Jung’s insight is helpful here. When two poles lock against each other, a “third” thing is missing. The “Third” is not a bland compromise but a new form that appears only when opposites are consciously held long enough to reveal a creative synthesis. Our public life often fails at this, since we either suppress conflict in the name of peace without truth, or inflame it in the name of truth without peace. If we want to move beyond that binary, we need containers that invite the Third to appear, which is a cultural and institutional task rather than a purely emotional one.

Anthroposophy offers a clear shape for healthy community life. It says culture thrives with freedom, our shared rules should treat people as equals, and our economy should be based on mutual support. When we mix these up, trust breaks down. When we keep them distinct and in balance, love becomes something you can build with. Roles are placed where they fit, relationships are cared for, and decisions follow a steady rhythm so care can move through a community reliably. Con Viv turns this into practice through head, heart, and hand: seeing clearly, meeting each other warmly, and making things together. We move through a simple cycle of notice, hold, transform, and act. The aim is not to remove conflict but to guide its heat into learning and useful patterns.

On the ground this looks ordinary and practical. Listening spaces give people a way to speak without fear so that heat turns into information that everyone can use. Rights containers make decision paths visible with transparent timelines, rotating facilitation, small trials that run for a set period, and a public review that invites revision rather than punishment. Mutual-aid prototyping redirects arguments into safe-to-try projects such as verge care, herb plots, walking routes, tool libraries, and shared maintenance days, so trust grows sideways through work done together. Creative activation turns disputes into raw material for theatre, music, murals, and story-gathering, since new forms often appear first in image or gesture before they can be legislated. Individual containment gives each person a way to hold strong feeling through journaling, contemplative movement, boundary practice, or a quiet walk, which is less about private self-help and more about civic hygiene that prevents projection from flooding the commons.

The virtue that names the tone of this work is Michaelic courage, a clear and warm quality of attention that meets the dragon without becoming one. In practice this looks like precision instead of blame, imagination instead of cynicism, and rhythm instead of rush. It is a kind of heart-thinking where understanding is shaped by interest in the other, which keeps the social field from hardening into camps and slogans. Conflict will not vanish, nor should it, since friction keeps systems alive. What changes is the destination of that energy. Within a living container the spark falls into a wider field and can ripen into a third thing, perhaps a pattern other places can reuse, a pilot that becomes policy, or a poem that restores language where it had collapsed.

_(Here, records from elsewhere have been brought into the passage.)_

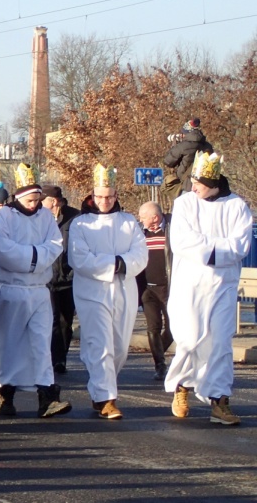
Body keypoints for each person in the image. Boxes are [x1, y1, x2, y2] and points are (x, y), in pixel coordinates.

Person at [0, 163, 71, 419]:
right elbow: (1, 250)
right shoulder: (5, 217)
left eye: (38, 199)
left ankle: (47, 397)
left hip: (39, 290)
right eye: (30, 199)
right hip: (11, 289)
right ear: (19, 197)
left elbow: (55, 245)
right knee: (10, 344)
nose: (34, 204)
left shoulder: (46, 217)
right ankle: (6, 394)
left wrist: (34, 258)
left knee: (41, 343)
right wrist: (35, 257)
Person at [166, 151, 252, 425]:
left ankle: (219, 399)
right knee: (190, 339)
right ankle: (182, 385)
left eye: (198, 183)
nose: (193, 187)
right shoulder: (185, 204)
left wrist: (208, 247)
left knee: (220, 343)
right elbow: (182, 241)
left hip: (223, 286)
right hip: (189, 285)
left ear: (214, 183)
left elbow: (240, 245)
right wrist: (218, 248)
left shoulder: (237, 206)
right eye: (192, 181)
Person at [68, 165, 148, 420]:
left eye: (110, 196)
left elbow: (140, 253)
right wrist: (114, 263)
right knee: (100, 343)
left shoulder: (128, 221)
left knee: (120, 347)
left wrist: (123, 264)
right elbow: (79, 258)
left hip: (124, 288)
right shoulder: (81, 224)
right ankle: (106, 398)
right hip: (92, 290)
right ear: (92, 195)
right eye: (100, 196)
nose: (105, 202)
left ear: (116, 195)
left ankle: (100, 388)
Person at [41, 185, 80, 375]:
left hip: (68, 278)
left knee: (66, 320)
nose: (40, 204)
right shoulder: (40, 217)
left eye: (44, 200)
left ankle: (61, 356)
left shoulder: (75, 218)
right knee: (52, 319)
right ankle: (52, 358)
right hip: (47, 278)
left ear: (53, 201)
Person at [137, 201, 173, 381]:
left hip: (168, 287)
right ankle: (159, 364)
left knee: (173, 326)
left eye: (143, 217)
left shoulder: (171, 230)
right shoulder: (139, 233)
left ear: (155, 217)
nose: (140, 220)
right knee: (153, 327)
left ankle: (160, 349)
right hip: (146, 288)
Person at [163, 118, 213, 194]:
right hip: (204, 185)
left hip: (187, 185)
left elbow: (168, 162)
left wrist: (175, 145)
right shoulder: (208, 146)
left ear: (186, 133)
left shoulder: (183, 146)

This is the seed-vision here… Love becomes infrastructure that shapes decision making, convivial governance, and everyday interaction, while Con Viv offers a choreography for the passage from heat to practice. Jung gives us the organ of perception for the Third, and Anthroposophy gives us a social anatomy that keeps freedom, equality, and mutuality in honest relationship. Together they sketch a future life system that is robust enough to hold our heat and gentle enough to help us grow. Here, friction is fuel and the vessel that turns it into life is made, maintained, and renewed in common.